Thursday, April 29, 2010

‘All I heard is them bitching that we’re not making any money in Newfoundland'

How Abitibi was practically chased out of town

“The time has come for Abitibi to sell those two mills and get the hell out of here.”
— Max Michaud, Atlantic region vice-president for the Communications, Energy and Paperworkers’ union, representing Abitibi Consolidated employees, as quoted in the May 1-7, 2005 Independent newspaper.
Abitibi didn’t have to be told twice.

Only the company didn’t sell its Stephenville and Grand Falls-Windsor mills — it shut them down.


I wonder if the hundreds of former workers at both mills had their time back whether they would have went along with their union’s get-the-hell-out, bitch-slap attitude.

Probably not.

The union obviously underestimated the severity of the downturn in the paper-making industry and Abitibi’s urgency to cut costs.

“Give a chance to another player and it would be the best thing that could happen to the population of Newfoundland,” Michaud told The Independent in his thick French accent.

Only there was no other player.

The union was wrong.

Five years ago this week, in 2005, the situation in Newfoundland’s pulp and paper industry looked bleak.

But not nearly as bleak as it is today.

Following a 60-day review, Abitibi — which was losing tens of millions of dollars — announced on April 27th, 2005 that it would shut down one of two paper-making machines at the Grand Falls-Windsor mill.

At the time, Abitibi had 240 workers in Stephenville, 520 in Grand Falls-Windsor, and 420 woodsland workers.

The review called for the phase out of the No. 7 paper-making machine at Grand Falls-Windsor, and amalgamating the administration at the Stephenville and central Newfoundland mills, meaning layoffs to an untold number of workers.

In response to the threat to shut down the Grand Falls-Windsor paper machine, then-Natural Resources Minister Ed Byrne (this was obviously long before he went to jail for his part in the constituency allowance scandal) announced he would invoke Bill 27 — revoking the timber rights for 60 per cent of the wood supply for the Grand Falls-Windsor operation.

The only problem with that move was the Stephenville mill had no secure wood supply and imported up to 70 per cent of the wood fibre it needed to operate from offshore.

Then-Liberal Opposition Leader Roger Grimes also got into the debate, arguing in March 2005 that selling both mills could be an opportunity for the province.

“Other companies would find either Stephenville or Grand Falls-Windsor attractive. If Abitibi pulled out I’m convinced there would be buyers in the marketplace,” he said at the time.

Michaud agreed, saying it was time for the company to quit complaining and leave.

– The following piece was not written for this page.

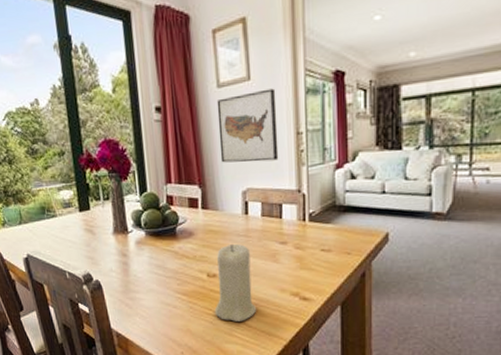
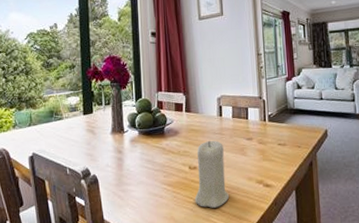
wall art: present [216,88,279,163] -> none [198,22,245,76]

Which is what apparently happened in the 1980s when newsprint giant Bowater experienced financial trouble.

The company sold its Corner Brook mill to Kruger.

“We don’t hear any bitching from Kruger,” Michaud said in 2005.

(Although that's not the case today.)

“Abitibi since they’ve been here, since I can remember, all I heard is them bitching that we’re not making any money in Newfoundland.”

Five years later and the Stephenville mill has been torn down, the Grand Falls-Windsor mill is shut down, and hundreds and hundreds of workers have been laid off.

The average mill worker made $70,000 a year.

Which you can’t make growing cranberries.

The Corner Brook mill is still operating, but there have been dozens of layoffs, salaries have been cut, and one of its papermaking machines has been shut down.

The Danny Williams administration expropriated Abitibi’s water and timber rights, as well as a hydroelectric power station, after the company closed its Grand Falls-Windsor mill.

Only the Williams government made a “colossal error” in expropriating the century-old mill itself, and could be responsible for hundreds of millions of dollars in environmental cleanup costs.